What is it?
Don’t be fooled by the name, the dish is anything but poor; in fact some Chinese restaurants list it under the more auspicious “Emperor’s Chicken” title.
The recipe varies, but starts with a whole chicken, which is stuffed with onion, ginger, Chinese black mushrooms, pickled cabbage, and other preserved vegetables.
The chicken is then wrapped in huge lotus leaves, and packed in mud that’s mixed with Shaoxing wine and salt water. The classic recipe calls for six pounds of mud.

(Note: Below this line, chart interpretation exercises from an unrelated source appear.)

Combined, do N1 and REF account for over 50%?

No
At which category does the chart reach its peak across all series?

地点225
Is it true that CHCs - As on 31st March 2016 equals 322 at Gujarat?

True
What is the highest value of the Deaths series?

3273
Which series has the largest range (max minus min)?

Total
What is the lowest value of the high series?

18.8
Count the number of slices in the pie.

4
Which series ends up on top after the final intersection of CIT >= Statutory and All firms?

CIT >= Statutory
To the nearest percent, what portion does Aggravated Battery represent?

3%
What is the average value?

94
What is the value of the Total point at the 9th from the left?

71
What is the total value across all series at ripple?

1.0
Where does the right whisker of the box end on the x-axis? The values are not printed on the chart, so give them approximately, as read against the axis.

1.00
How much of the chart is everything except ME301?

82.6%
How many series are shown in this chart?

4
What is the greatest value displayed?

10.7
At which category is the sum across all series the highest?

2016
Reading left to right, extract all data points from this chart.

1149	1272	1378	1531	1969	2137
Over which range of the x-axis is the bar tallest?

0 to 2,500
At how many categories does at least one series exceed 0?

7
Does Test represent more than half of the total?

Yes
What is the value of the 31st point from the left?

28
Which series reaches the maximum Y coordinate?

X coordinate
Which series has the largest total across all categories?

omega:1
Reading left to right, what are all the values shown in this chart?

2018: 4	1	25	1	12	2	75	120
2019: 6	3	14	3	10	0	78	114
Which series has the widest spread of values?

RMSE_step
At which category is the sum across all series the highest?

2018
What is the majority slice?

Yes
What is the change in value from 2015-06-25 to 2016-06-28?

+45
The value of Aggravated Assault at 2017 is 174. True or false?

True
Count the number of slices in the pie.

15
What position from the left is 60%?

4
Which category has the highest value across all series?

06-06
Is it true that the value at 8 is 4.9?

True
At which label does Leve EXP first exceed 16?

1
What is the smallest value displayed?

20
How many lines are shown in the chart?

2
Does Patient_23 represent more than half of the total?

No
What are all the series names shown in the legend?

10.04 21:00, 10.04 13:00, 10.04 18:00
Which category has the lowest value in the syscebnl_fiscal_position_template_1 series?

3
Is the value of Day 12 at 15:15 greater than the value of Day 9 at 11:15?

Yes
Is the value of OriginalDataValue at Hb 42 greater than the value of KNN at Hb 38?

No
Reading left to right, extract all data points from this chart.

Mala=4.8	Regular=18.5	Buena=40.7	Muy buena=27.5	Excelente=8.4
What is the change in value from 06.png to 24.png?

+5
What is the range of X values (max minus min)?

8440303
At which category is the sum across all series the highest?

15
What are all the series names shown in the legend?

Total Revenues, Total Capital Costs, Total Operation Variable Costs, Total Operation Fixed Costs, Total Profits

After baking in a steady heat for three to four hours, the chef usually presents the mud pile and cracks it open before the guests, unveiling the succulent meat and wonderful aroma.
After hours of stewing inside the lotus leaves, the meat is tender and juicy; it falls easily off the bone.
Sounds like a dish with a dash of history…
It certainly is, although food historians are split on its origins. Most seem to think that it hails either from Hangzhou or Changsu, two cities along the Yangtze River near Shanghai.
According to popular folklore, a beggar stole a chicken from a farm. As he began to build a fire he heard the sound of horses approaching. Fearing capture, he wrapped the bird in lotus leaves and buried it in the mud near the fire.
When he finally unearthed it hours later, he was delighted to discover he had cooked up a delicious dish.
Is it seasonal?
No, the dish can be eaten year-round. Pair it up with a bottle of aged Huadiao, Chinese port.
What do you need to know before ordering?
Due to the lengthy cooking process, restaurants will require that you pre-order it. In most circumstances you need to give at least a day’s notice.
And the best place to eat it?
Louwailo in Hangzhou, 30 Gushan Road, Solitary Island (+86571 8796968); or if you happen to travel to Hong Kong, Tien Heung Lau offers some of the finest Hangzhou cuisine, 18C Austin Avenue, Kowloon (+852 26622414); Lung King Heen in Hong Kong’s Four Seasons also serves it up, but calls it “Fortune Chicken”.